** Records for this exercise follows **

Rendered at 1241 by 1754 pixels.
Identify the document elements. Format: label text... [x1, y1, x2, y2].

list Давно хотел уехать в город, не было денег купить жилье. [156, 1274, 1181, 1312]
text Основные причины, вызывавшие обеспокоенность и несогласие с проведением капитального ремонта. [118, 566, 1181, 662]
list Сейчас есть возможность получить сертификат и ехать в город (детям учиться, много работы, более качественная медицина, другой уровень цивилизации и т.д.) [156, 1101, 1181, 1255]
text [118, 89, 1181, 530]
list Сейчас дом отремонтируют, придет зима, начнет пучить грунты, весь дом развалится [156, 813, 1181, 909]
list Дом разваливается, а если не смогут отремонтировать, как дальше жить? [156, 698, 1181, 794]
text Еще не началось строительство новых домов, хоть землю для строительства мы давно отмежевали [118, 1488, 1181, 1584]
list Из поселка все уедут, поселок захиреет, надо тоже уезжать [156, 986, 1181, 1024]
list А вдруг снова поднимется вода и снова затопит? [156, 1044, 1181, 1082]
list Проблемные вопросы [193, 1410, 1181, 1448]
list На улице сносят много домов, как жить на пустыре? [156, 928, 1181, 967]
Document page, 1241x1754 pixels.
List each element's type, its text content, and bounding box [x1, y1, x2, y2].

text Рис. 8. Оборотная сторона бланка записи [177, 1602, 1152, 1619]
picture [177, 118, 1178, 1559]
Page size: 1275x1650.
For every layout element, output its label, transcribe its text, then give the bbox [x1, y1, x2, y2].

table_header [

** End of Records for this exercise **

### What you will do:
Each line of the entries that contains the word "pixels" should be listed.

### Task output:
Rendered at 1241 by 1754 pixels.
Document page, 1241x1754 pixels.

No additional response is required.